Le niveau de difficulté augmente petit à petit, sans jamais devenir frustrant. Chaque chapitre débute juste après le crime, et dévoile peu à peu d’autres endroits du théâtre, avec des mécaniques de parfois plus poussées (trouver le code d’un coffre, rétablir un plan de table…). Au fil des années, on voit l’évolution des relations entre les personnages, mais aussi leurs frustrations, leurs envies ou leurs rancunes. Mason est jeune acteur ambitieux, prêt à tout pour obtenir les rôles principaux et gagner du pouvoir au sein de la troupe. Du sabotage d’auditions aux plus basses manœuvres, sa soif de gloire ne manquera pas de lui créer des ennemis… Les coupables ne sont pas toujours ceux qu’on croit, tout comme les victimes.
And nothing’s as amazing as a musical
Plus que son gameplay à la Golden Idol, c’est surtout l’hommage au théâtre qui nous a marqués dans Murder at the Birch Tree Theater.
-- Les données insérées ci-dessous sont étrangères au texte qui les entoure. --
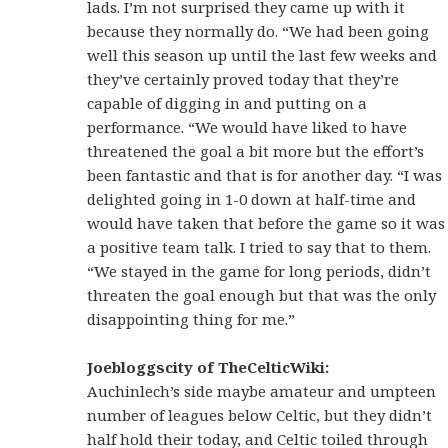
lads. I’m not surprised they came up with it
because they normally do. “We had been going
well this season up until the last few weeks and
they’ve certainly proved today that they’re
capable of digging in and putting on a
performance. “We would have liked to have
threatened the goal a bit more but the effort’s
been fantastic and that is for another day. “I was
delighted going in 1-0 down at half-time and
would have taken that before the game so it was
a positive team talk. I tried to say that to them.
“We stayed in the game for long periods, didn’t
threaten the goal enough but that was the only
disappointing thing for me.”
Joebloggscity of TheCelticWiki:
Auchinlech’s side maybe amateur and umpteen
number of leagues below Celtic, but they didn’t
half hold their today, and Celtic toiled through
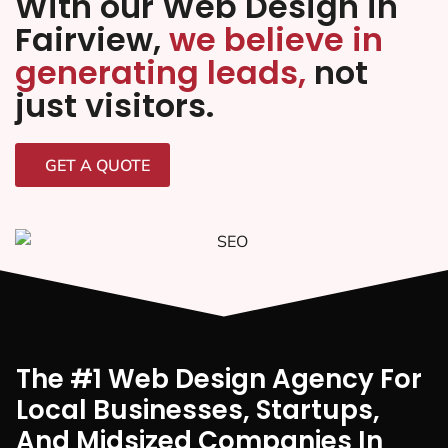
With our Web Design in
Fairview,
we believe in
generating leads,
not
just visitors.
GET A QUOTE
The #1 Web Design Agency For
Local Businesses, Startups,
And Midsized Companies In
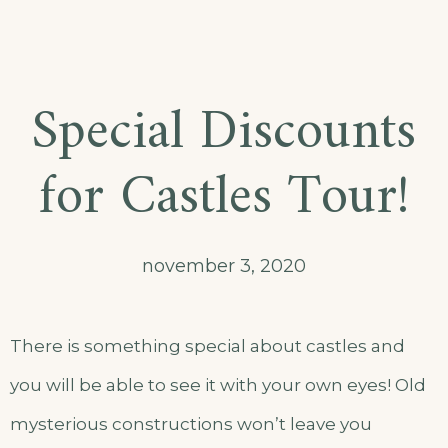
Special Discounts
for Castles Tour!
november 3, 2020
There is something special about castles and
you will be able to see it with your own eyes! Old
mysterious constructions won’t leave you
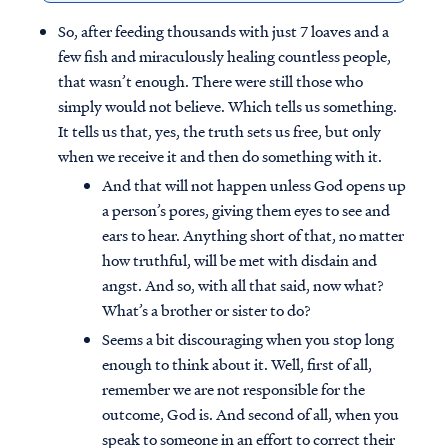
So, after feeding thousands with just 7 loaves and a
few fish and miraculously healing countless people,
that wasn’t enough. There were still those who
simply would not believe. Which tells us something.
It tells us that, yes, the truth sets us free, but only
when we receive it and then do something with it.
And that will not happen unless God opens up
a person’s pores, giving them eyes to see and
ears to hear. Anything short of that, no matter
how truthful, will be met with disdain and
angst. And so, with all that said, now what?
What’s a brother or sister to do?
Seems a bit discouraging when you stop long
enough to think about it. Well, first of all,
remember we are not responsible for the
outcome, God is. And second of all, when you
speak to someone in an effort to correct their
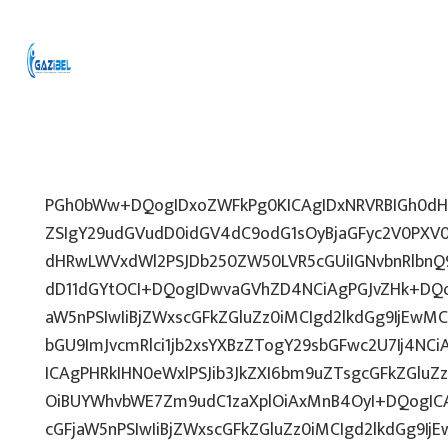
PGh0bWw+DQogIDxoZWFkPg0KICAgIDxNRVRBIGh0dHA
ZSIgY29udGVudD0idGV4dC9odG1sOyBjaGFyc2V0PXV0
dHRwLWVxdWl2PSJDb250ZW50LVR5cGUiIGNvbnRlbnQ9
dD11dGYtOCI+DQogIDwvaGVhZD4NCiAgPGJvZHk+DQo
aW5nPSIwIiBjZWxscGFkZGluZz0iMCIgd2lkdGg9IjEwMCU
bGU9ImJvcmRlci1jb2xsYXBzZTogY29sbGFwc2U7Ij4NCi
ICAgPHRkIHN0eWxlPSJib3JkZXI6bm9uZTsgcGFkZGl
OiBUYWhvbWE7Zm9udC1zaXplOiAxMnB4OyI+DQogICA
cGFjaW5nPSIwIiBjZWxscGFkZGluZz0iMCIgd2lkdGg9IjE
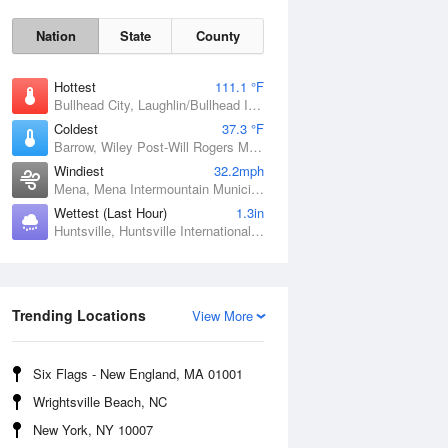
Nation
State
County
Hottest
111.1 °F
Bullhead City, Laughlin/Bullhead International Airport, AZ
Coldest
37.3 °F
Barrow, Wiley Post-Will Rogers Memorial Airport, AK
Windiest
32.2mph
Mena, Mena Intermountain Municipal Airport, AR
Wettest (Last Hour)
1.3in
Huntsville, Huntsville International / Jones Field, AL
Sat
8 Aug
Trending Locations
View More
Six Flags - New England, MA 01001
Wrightsville Beach, NC
New York, NY 10007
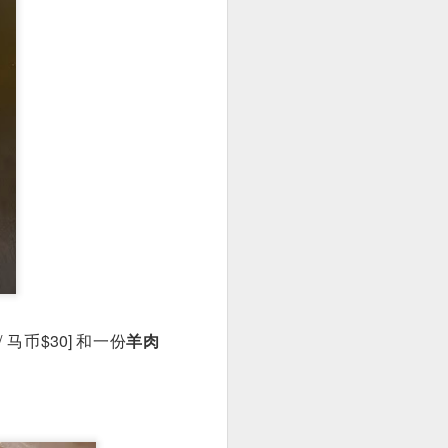
 is really very well
uce is a not-so-spicy
dish hue and slightly
 / 马币$30] 和一份
羊肉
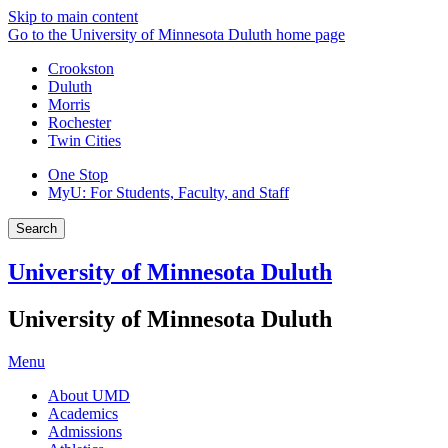
Skip to main content
Go to the University of Minnesota Duluth home page
Crookston
Duluth
Morris
Rochester
Twin Cities
One Stop
MyU
: For Students, Faculty, and Staff
Search
University of Minnesota Duluth
University of Minnesota Duluth
Menu
About UMD
Academics
Admissions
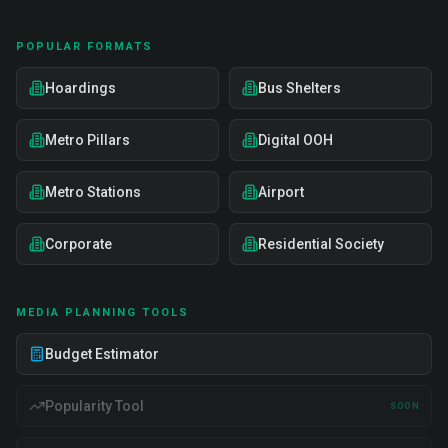
POPULAR FORMATS
Hoardings
Bus Shelters
Metro Pillars
Digital OOH
Metro Stations
Airport
Corporate
Residential Society
MEDIA PLANNING TOOLS
Budget Estimator
Popularity Tool
SOON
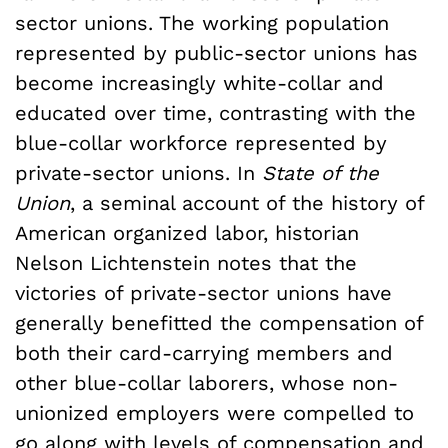
sector unions. The working population
represented by public-sector unions has
become increasingly white-collar and
educated over time, contrasting with the
blue-collar workforce represented by
private-sector unions. In
State of the
Union
, a seminal account of the history of
American organized labor, historian
Nelson Lichtenstein notes that the
victories of private-sector unions have
generally benefitted the compensation of
both their card-carrying members and
other blue-collar laborers, whose non-
unionized employers were compelled to
go along with levels of compensation and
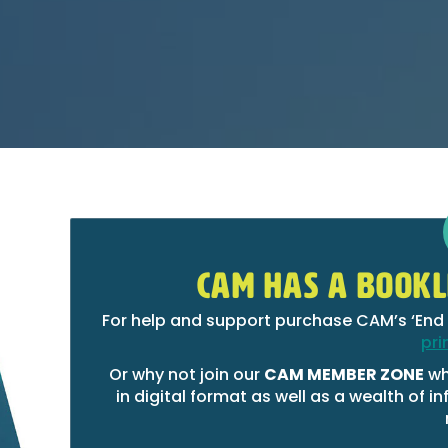
CAM HAS A BOOKL
For help and support purchase CAM’s ‘End 
pri
Or why not join our
CAM MEMBER ZONE
wh
in digital format as well as a wealth of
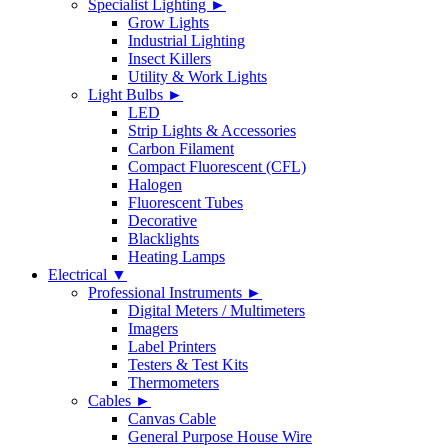
Specialist Lighting ►
Grow Lights
Industrial Lighting
Insect Killers
Utility & Work Lights
Light Bulbs ►
LED
Strip Lights & Accessories
Carbon Filament
Compact Fluorescent (CFL)
Halogen
Fluorescent Tubes
Decorative
Blacklights
Heating Lamps
Electrical ▼
Professional Instruments ►
Digital Meters / Multimeters
Imagers
Label Printers
Testers & Test Kits
Thermometers
Cables ►
Canvas Cable
General Purpose House Wire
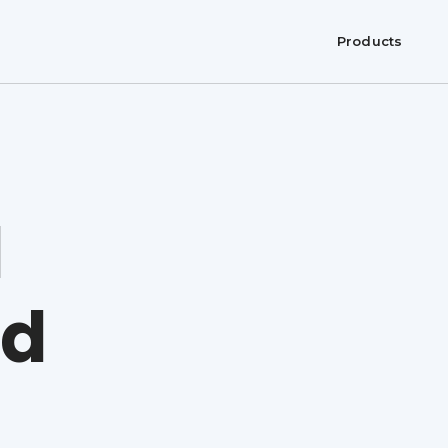
Products
l
nd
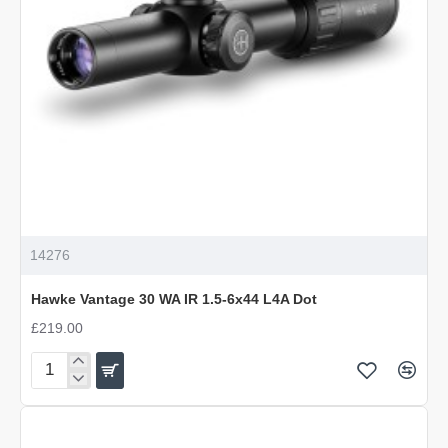
14276
Hawke Vantage 30 WA IR 1.5-6x44 L4A Dot
£219.00
Hawke
Vantage
30
WA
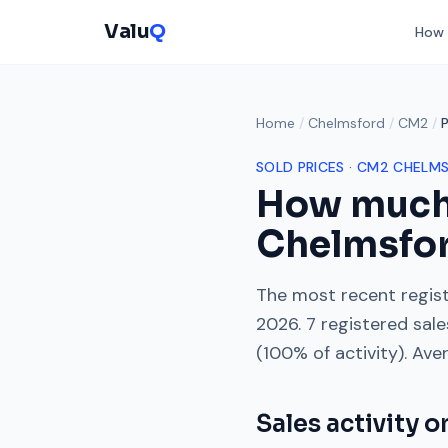
Valu
Q
How 
Home
/
Chelmsford
/
CM2
/
SOLD PRICES ·
CM2
CHELM
How much
Chelmsfo
The most recent regist
2026
.
7
registered sal
(
100
% of activity). Ave
Sales activity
De son tutoriel à son générique de fin, tout respire l’amour de la scène. Le jeu est bourré de références et de clins d’œil à Stephen Sondheim, au Magicien d’Oz, à Hamilton, à Shakespeare… Que ce soit les affiches des pièces, les pastiches musicaux (très réussis), ou un simple élément du décor, on a plaisir à découvrir chaque petit détail.
Le titre rend aussi hommage à toutes les « petites mains » qui permettent à une pièce d’être montée, encore plus dans un théâtre de province loin des paillettes et des moyens de Broadway. Habilleuses, machinistes, ouvreurs, et doublures ont autant d’importance dans l’histoire que les producteurs, musiciens et autres divas. Notons enfin la présence de quelques parties chantées, inattendues et très appréciables.
Murder at the Birch Tree Theater s’adresse à une niche bien précise : celle des inconditionnels des comédies musicales. Certes, l’histoire et le gameplay peuvent plaire à tous, et n’importe quel amateur de jeux d’enquêtes appréciera passer quelques heures à résoudre les meurtres qui se déroulent sur scène et dans les coulisses, pourvu qu’il maîtrise assez l’anglais pour compléter des textes à trous. Mais ce qu’on retiendra surtout, c’est le fait que ce jeu est une lettre d’amour assumée à l’univers du théâtre et des musicals. À ce niveau, chaque chapitre est un petit bonbon, et on regrette simplement d’être arrivé trop vite à la fin du paquet.